## Document segment
Static Single Assignment Algorithm for MLIR

In this post we will talk about the algorithm used in Kunai for generating the SSA form in the Dialect created with MLIR for Dalvik Bytecode analysis, MjolnIR.

Authors

Aymar Cublier
Eduardo Blázquez

Few notes on Static Single Assignment (SSA)

As stated in 1, SSA was conceived to make program analyses more efficient by compactly representing use-def chains. Since the main property of SSA form is that variables are defined just once, a definition is just a single point, so a definition can be stored as a pointer to an IR instruction. And uses of that value, can be defined as a list of pointers. In other case, we should keep track of where a variable is defined, since multiple definitions exist.

One of the first algorithms for generating SSA (and the first used on Kunai 4) was Cytron et al.’s algorithm, which guarantees a form of minimality on the number of phi function placed. The problem with this algorithm is that it relies on a program represented as a Control Flow Graph (CFG), and things like the dominance tree and dominance frontiers for placing the phi functions. After that, liveness analyses or dead code elimination are performed for removing unnecessary phi functions. So in that case we will have to follow the next step:

Representing input as a CFG.
Computing Dominance Tree and Dominance frontiers.
Placing Phi functions.
Applying renaming of variables.

In our case, the IR will be used for representing Dalvik Bytecode, and while we already have a disassembled bytecode in a CFG, it would be costly to compute the Dominance Tree and Dominance frontiers, also we want to directly emit IR based on MLIR. In the next sections we explore the algorithm used based in the algorithm given by 1 and the explanations from 3.

Algorithm Explanation

Since the MLIR framework does not consider phi instructions, MLIR blocks can have parameters. In case a value cannot be retrieved in a basic block (through local value numbering), we look for it in its predecessor blocks. We set the value we need in the block as ‘required for the block’.

The value is searched in the block’s predecessor, but if the value we are looking for is not in the predecessor block either, we set that value for that predecessor as ‘required’ too, and in a recursive way that value will have to be searched in its own predecessors.

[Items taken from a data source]
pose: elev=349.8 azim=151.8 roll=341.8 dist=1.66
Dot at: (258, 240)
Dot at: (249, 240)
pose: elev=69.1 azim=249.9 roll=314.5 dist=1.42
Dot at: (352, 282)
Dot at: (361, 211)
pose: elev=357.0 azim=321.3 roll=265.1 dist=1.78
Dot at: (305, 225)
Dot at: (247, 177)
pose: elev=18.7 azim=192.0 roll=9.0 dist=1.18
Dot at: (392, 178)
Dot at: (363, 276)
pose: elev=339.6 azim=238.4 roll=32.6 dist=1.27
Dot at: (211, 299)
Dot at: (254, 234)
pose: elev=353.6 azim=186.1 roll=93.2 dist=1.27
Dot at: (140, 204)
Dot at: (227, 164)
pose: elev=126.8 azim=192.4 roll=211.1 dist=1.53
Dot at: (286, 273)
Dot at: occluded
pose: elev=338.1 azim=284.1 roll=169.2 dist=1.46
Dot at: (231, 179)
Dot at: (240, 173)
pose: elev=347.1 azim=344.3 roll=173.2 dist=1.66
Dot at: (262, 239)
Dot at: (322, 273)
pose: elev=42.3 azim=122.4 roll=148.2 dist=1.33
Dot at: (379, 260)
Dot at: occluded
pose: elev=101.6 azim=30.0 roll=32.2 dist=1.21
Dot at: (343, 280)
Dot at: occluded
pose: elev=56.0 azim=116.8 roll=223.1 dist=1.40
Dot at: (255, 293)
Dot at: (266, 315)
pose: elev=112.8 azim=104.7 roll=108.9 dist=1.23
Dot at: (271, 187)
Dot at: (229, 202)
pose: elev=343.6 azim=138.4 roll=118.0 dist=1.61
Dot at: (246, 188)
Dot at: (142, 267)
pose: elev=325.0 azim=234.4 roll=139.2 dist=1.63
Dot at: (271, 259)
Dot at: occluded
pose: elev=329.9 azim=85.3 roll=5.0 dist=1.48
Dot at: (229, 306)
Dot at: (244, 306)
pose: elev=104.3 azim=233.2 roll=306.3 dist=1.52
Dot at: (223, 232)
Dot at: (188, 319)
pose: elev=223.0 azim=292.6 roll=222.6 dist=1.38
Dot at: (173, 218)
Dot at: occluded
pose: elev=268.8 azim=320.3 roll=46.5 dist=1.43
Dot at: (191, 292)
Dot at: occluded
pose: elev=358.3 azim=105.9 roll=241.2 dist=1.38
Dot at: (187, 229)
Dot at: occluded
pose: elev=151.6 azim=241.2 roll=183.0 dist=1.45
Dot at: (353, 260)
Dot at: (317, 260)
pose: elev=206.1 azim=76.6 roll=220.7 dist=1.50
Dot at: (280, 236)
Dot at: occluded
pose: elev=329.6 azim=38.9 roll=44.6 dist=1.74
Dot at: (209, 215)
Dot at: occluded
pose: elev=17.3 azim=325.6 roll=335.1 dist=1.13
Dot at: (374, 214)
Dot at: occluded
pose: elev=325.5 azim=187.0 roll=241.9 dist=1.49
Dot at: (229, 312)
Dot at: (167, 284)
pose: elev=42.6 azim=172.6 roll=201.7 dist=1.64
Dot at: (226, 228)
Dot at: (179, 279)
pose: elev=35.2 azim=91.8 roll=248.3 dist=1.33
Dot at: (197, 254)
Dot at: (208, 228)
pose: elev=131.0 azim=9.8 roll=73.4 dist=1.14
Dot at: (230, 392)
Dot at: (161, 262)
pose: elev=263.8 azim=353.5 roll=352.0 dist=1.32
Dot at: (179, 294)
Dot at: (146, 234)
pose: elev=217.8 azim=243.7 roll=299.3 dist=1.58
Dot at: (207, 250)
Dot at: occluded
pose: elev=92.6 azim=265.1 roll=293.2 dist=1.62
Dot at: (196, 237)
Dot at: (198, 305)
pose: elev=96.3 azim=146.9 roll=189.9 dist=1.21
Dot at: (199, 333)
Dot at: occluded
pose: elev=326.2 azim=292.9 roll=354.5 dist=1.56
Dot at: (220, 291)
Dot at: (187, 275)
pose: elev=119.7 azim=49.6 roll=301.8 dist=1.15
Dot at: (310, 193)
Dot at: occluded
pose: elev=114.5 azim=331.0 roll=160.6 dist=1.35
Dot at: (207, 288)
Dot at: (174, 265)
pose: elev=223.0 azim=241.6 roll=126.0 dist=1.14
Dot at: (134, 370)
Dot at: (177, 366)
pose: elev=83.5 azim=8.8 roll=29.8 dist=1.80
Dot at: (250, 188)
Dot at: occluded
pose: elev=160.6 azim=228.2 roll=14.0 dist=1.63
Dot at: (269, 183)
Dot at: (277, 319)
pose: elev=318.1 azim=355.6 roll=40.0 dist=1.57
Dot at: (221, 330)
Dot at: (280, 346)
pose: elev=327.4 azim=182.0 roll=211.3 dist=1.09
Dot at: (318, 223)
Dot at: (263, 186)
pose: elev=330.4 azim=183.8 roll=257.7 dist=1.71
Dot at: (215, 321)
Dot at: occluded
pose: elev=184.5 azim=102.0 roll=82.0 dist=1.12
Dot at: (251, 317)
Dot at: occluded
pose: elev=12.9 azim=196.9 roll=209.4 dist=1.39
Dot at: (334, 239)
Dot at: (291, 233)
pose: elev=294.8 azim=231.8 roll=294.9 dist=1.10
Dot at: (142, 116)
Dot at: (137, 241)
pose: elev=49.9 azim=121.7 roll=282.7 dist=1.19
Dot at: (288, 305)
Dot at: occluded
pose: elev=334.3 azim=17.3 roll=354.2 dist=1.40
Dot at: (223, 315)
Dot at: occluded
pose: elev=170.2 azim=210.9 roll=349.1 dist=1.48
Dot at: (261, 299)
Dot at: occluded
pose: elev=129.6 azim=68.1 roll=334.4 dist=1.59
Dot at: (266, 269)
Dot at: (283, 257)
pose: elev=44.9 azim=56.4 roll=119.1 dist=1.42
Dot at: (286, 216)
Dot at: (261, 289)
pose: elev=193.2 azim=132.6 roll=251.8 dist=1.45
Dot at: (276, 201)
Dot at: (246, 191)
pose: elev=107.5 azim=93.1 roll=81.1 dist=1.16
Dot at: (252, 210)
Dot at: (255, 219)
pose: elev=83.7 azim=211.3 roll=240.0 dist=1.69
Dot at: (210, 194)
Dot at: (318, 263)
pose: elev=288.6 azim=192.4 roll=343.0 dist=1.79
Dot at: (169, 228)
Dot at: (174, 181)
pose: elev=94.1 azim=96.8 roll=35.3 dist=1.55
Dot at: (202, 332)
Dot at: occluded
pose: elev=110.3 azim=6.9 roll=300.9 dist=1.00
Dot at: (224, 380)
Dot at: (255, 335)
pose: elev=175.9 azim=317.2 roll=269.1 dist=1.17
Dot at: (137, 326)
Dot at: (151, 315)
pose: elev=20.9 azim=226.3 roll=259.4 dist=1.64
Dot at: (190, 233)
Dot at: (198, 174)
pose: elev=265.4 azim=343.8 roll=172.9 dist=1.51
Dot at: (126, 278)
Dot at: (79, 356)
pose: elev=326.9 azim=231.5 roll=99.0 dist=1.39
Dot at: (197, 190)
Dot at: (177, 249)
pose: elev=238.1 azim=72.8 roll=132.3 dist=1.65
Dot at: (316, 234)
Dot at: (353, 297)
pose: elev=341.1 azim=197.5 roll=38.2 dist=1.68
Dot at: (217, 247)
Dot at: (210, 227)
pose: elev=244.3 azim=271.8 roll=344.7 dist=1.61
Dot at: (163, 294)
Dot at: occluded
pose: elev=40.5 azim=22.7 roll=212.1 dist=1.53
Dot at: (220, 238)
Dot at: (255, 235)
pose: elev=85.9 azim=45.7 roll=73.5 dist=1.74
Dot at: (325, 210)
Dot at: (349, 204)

## Tasks and exercises
A. For each statement, say whether the SSA post agrees with it. Answer yes or no, and quote the words of the post that decide it.
(i) The MLIR framework considers phi instructions.
(ii) Cytron et al.’s algorithm relies on a program represented as a Control Flow Graph.
(iii) When a value is also missing from a predecessor block, that value is set as required for that predecessor as well.
B. Update the rows from the line with "pose: elev=85.9 azim=45.7 roll=73.5 dist=1.74" through the end of the rows so that "dist" becomes "distance", and leave everything else unchanged.

## Exercise solutions
A.
(i) No: "Since the MLIR framework does not consider phi instructions, MLIR blocks can have parameters."
(ii) Yes: "it relies on a program represented as a Control Flow Graph (CFG)"
(iii) Yes: "we set that value for that predecessor as ‘required’ too"

B.
pose: elev=85.9 azim=45.7 roll=73.5 distance=1.74
Dot at: (325, 210)
Dot at: (349, 204)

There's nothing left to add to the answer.